= Beginning of Section =

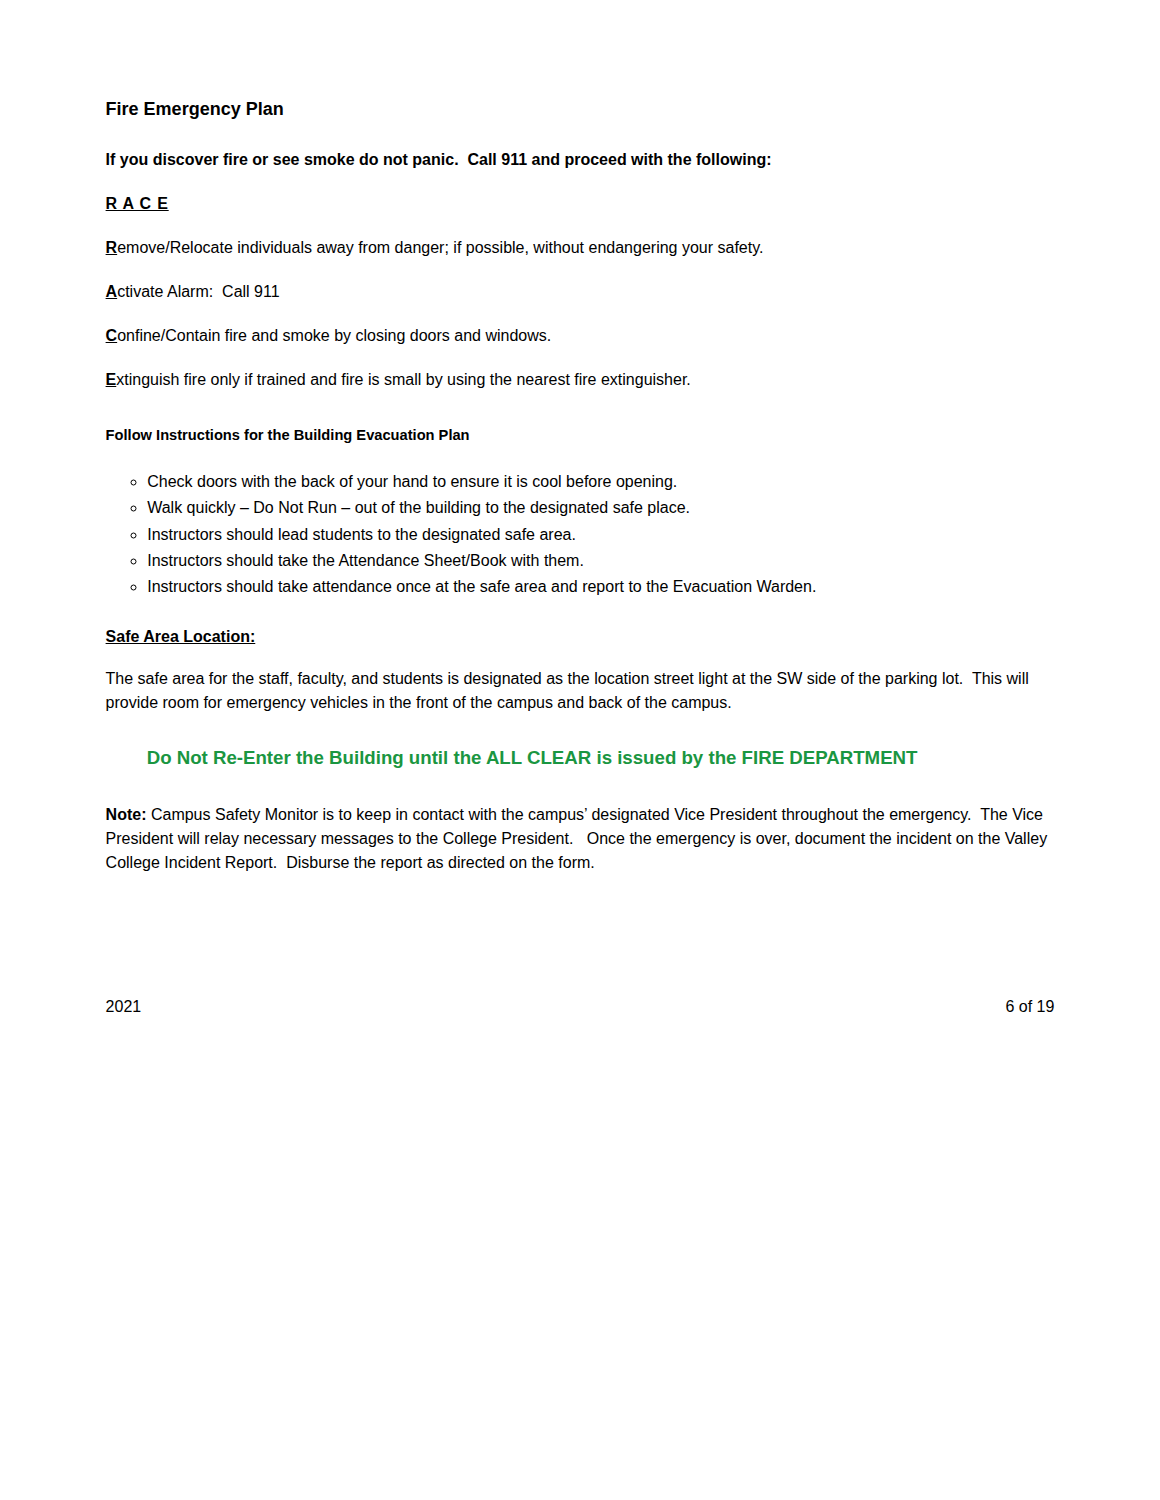Fire Emergency Plan
If you discover fire or see smoke do not panic. Call 911 and proceed with the following:
R A C E
Remove/Relocate individuals away from danger; if possible, without endangering your safety.
Activate Alarm: Call 911
Confine/Contain fire and smoke by closing doors and windows.
Extinguish fire only if trained and fire is small by using the nearest fire extinguisher.
Follow Instructions for the Building Evacuation Plan
Check doors with the back of your hand to ensure it is cool before opening.
Walk quickly – Do Not Run – out of the building to the designated safe place.
Instructors should lead students to the designated safe area.
Instructors should take the Attendance Sheet/Book with them.
Instructors should take attendance once at the safe area and report to the Evacuation Warden.
Safe Area Location:
The safe area for the staff, faculty, and students is designated as the location street light at the SW side of the parking lot. This will provide room for emergency vehicles in the front of the campus and back of the campus.
Do Not Re-Enter the Building until the ALL CLEAR is issued by the FIRE DEPARTMENT
Note: Campus Safety Monitor is to keep in contact with the campus’ designated Vice President throughout the emergency. The Vice President will relay necessary messages to the College President. Once the emergency is over, document the incident on the Valley College Incident Report. Disburse the report as directed on the form.
2021 6 of 19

= End of Section =

→ **WHAT IS BEING ASKED**
Leave out all images, then reproduce the entries above exactly.

→ **TASK RESPONSE**
Fire Emergency Plan
If you discover fire or see smoke do not panic. Call 911 and proceed with the following:
R A C E
Remove/Relocate individuals away from danger; if possible, without endangering your safety.
Activate Alarm: Call 911
Confine/Contain fire and smoke by closing doors and windows.
Extinguish fire only if trained and fire is small by using the nearest fire extinguisher.
Follow Instructions for the Building Evacuation Plan
Check doors with the back of your hand to ensure it is cool before opening.
Walk quickly – Do Not Run – out of the building to the designated safe place.
Instructors should lead students to the designated safe area.
Instructors should take the Attendance Sheet/Book with them.
Instructors should take attendance once at the safe area and report to the Evacuation Warden.
Safe Area Location:
The safe area for the staff, faculty, and students is designated as the location street light at the SW side of the parking lot. This will provide room for emergency vehicles in the front of the campus and back of the campus.
Do Not Re-Enter the Building until the ALL CLEAR is issued by the FIRE DEPARTMENT
Note: Campus Safety Monitor is to keep in contact with the campus’ designated Vice President throughout the emergency. The Vice President will relay necessary messages to the College President. Once the emergency is over, document the incident on the Valley College Incident Report. Disburse the report as directed on the form.
2021 6 of 19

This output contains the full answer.